Problem details: Produce word for word the lines of the data below running from the one that has "right ankle: (574, 437, -5)" to the one that has "right hip: (574, 372, -2)", inclusive, and no others.
----------
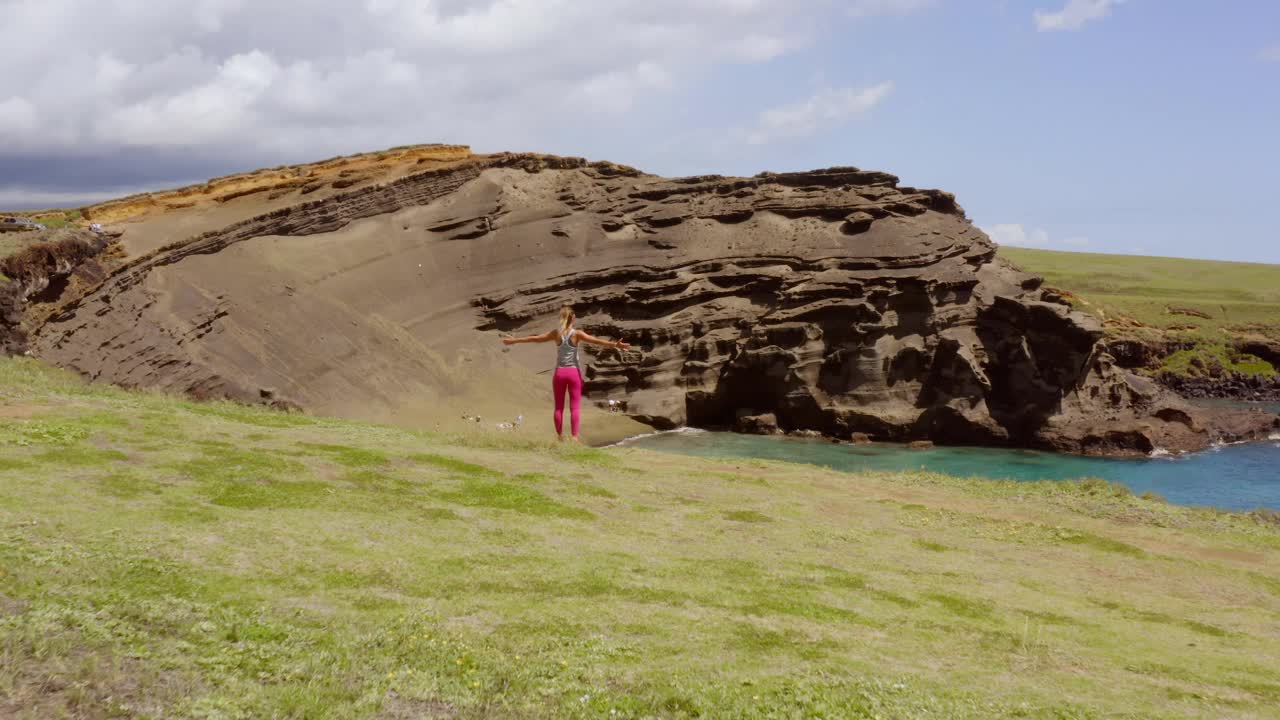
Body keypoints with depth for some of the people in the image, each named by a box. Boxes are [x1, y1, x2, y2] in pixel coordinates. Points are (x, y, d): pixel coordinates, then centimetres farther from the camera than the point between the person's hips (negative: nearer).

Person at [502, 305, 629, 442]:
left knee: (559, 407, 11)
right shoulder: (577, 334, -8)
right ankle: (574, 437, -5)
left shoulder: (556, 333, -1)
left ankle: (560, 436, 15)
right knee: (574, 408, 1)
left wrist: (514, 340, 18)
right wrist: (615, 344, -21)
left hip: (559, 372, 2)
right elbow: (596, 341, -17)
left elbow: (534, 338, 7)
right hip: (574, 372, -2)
----------
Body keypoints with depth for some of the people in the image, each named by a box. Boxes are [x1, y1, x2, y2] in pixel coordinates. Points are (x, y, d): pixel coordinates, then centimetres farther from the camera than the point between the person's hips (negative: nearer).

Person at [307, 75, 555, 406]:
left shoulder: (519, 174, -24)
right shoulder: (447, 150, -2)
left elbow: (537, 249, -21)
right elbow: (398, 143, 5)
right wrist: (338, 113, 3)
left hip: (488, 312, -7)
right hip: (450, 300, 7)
----------
Output for this task:
right ankle: (574, 437, -5)
left shoulder: (556, 333, -1)
left ankle: (560, 436, 15)
right knee: (574, 408, 1)
left wrist: (514, 340, 18)
right wrist: (615, 344, -21)
left hip: (559, 372, 2)
right elbow: (596, 341, -17)
left elbow: (534, 338, 7)
right hip: (574, 372, -2)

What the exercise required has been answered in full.